*Consegna a*
Ridimensiona le righe dei record comprese tra quella che contiene "right hip: (567, 790, 3)" e quella che contiene "left hip: (1263, 544, 1)", estremi inclusi, e riportale tutte e solo queste. Moltiplica per 0,75 i valori dei punti (coordinate x e y e profondità d) e arrotonda all'intero, con le metà per eccesso, lasciando invariato il resto, riquadri compresi.

*Estratto della pagina*
Destino comune a tante band dell’epoca, i Buffalo Springfield sono durati molto poco. Tre anni e tre dischi, di quelli però sufficienti a consegnarti alla leggenda. A decretare la fine della band, nel 1968, furono il consumo di droghe e, non in maniera minore, il burrascoso rapporto tra le due anime creative della band, Stephen Stills e Neil Young (gli strascichi delle loro controversie avrebbero segnato anche l’esperienza del supergruppo Crosby, Stills, Nash & Young). Due frontman in eterno conflitto, la cui unione artistica ha dato però risultati debordanti.
In realtà i Buffalo Springfield, per entrare nella storia della musica popular, si sarebbero potuti anche fermare a un disco solo. Ossia il full length eponimo del 1966, contenente l’immensa “For What It’s Worth”, quella che in tutta probabilità potremmo chiamare la protest song più famosa di sempre. Un brano ispirato a Stills dai Sunset Strip Curfew Riot (meglio conosciuti come gli Hippie Riots), ma indissolubilmente legato alla guerra del Vietnam, il cui arpeggio solenne e doloroso riecheggerà nell’eternità di film in film, di documentario in documentario.
Il drammatico scenario di una carriera finita dopo un solo disco, i Buffalo Springfield lo hanno sfiorato per davvero. Difatti ci è mancato davvero poco affinché “Buffalo Springfield Again”, il disco più influente e importante della formazione americano-canadese, non vedesse mai la luce.
I Buffalo Springfield di “Again” erano, a conti fatti, una formazione sull’orlo dello scioglimento. Young e Stills si mal tolleravano, il bassista Bruce Palmer si era fatto arrestare per possesso di droghe ed era stato rimpatriato in Canada, mentre il cantante e chitarrista Richie Furay, che del primo disco non aveva composto o firmato alcun brano, non aveva il carisma per prendere le redini della carrozza, il batterista Dewey Martin men che meno. Difatti, poco prima dell’uscita del disco, sia Young che Palmer lasciarono ufficialmente il gruppo per una prima volta. La situazione tesa e complicata rese quindi la fase di registrazione del disco molto lenta e macchinosa: nove lunghi mesi, laddove per portare a casa il debut album erano bastate poche settimane.

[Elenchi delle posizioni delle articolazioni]
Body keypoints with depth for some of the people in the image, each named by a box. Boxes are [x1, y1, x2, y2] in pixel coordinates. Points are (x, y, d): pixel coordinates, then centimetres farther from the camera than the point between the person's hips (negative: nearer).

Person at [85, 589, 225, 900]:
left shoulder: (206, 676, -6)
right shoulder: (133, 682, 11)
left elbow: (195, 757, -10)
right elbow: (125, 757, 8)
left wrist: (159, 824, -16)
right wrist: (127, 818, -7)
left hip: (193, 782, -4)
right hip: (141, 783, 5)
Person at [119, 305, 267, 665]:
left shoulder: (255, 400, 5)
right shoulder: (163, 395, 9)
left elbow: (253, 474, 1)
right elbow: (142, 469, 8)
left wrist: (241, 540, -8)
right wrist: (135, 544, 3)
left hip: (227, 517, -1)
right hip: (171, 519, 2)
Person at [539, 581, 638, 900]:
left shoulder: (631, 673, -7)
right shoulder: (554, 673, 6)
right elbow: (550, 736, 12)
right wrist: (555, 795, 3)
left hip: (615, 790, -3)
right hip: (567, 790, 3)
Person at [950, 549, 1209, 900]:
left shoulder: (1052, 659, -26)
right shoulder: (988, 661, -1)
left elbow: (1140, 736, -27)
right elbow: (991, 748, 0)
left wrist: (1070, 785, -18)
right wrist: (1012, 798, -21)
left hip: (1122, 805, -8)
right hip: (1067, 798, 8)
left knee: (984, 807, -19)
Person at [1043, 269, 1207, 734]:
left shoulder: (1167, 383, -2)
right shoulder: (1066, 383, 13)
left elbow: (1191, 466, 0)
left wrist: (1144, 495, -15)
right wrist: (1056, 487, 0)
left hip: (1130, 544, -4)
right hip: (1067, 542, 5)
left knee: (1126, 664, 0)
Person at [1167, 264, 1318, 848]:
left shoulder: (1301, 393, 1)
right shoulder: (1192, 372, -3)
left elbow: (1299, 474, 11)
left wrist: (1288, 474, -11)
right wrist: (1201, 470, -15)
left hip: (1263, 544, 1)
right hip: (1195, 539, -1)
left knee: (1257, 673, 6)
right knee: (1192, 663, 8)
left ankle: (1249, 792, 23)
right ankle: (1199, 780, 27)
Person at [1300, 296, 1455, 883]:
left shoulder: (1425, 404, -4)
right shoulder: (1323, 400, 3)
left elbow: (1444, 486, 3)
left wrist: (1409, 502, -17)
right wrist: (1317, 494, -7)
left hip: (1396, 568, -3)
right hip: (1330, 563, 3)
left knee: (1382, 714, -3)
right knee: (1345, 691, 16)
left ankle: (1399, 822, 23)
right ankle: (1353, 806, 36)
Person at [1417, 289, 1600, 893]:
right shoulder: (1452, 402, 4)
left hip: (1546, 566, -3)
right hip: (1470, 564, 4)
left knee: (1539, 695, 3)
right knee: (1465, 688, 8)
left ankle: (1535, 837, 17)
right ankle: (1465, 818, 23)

*Consegna b*
Secondo l'estratto sui Buffalo Springfield, quanto tempo richiese la registrazione di "Buffalo Springfield Again"?

*Risposta a*
right hip: (425, 593, 2)
Person at [950, 549, 1209, 900]:
left shoulder: (789, 494, -20)
right shoulder: (741, 496, -1)
left elbow: (855, 552, -20)
right elbow: (743, 561, 0)
left wrist: (803, 589, -14)
right wrist: (759, 599, -16)
left hip: (842, 604, -6)
right hip: (800, 599, 6)
left knee: (738, 605, -14)
Person at [1043, 269, 1207, 734]:
left shoulder: (875, 287, -2)
right shoulder: (800, 287, 10)
left elbow: (893, 350, 0)
left wrist: (858, 371, -11)
right wrist: (792, 365, 0)
left hip: (848, 408, -3)
right hip: (800, 407, 4)
left knee: (845, 498, 0)
Person at [1167, 264, 1318, 848]:
left shoulder: (976, 295, 1)
right shoulder: (894, 279, -2)
left elbow: (974, 356, 8)
left wrist: (966, 356, -8)
right wrist: (901, 353, -11)
left hip: (947, 408, 1)

*Risposta b*
Nove mesi.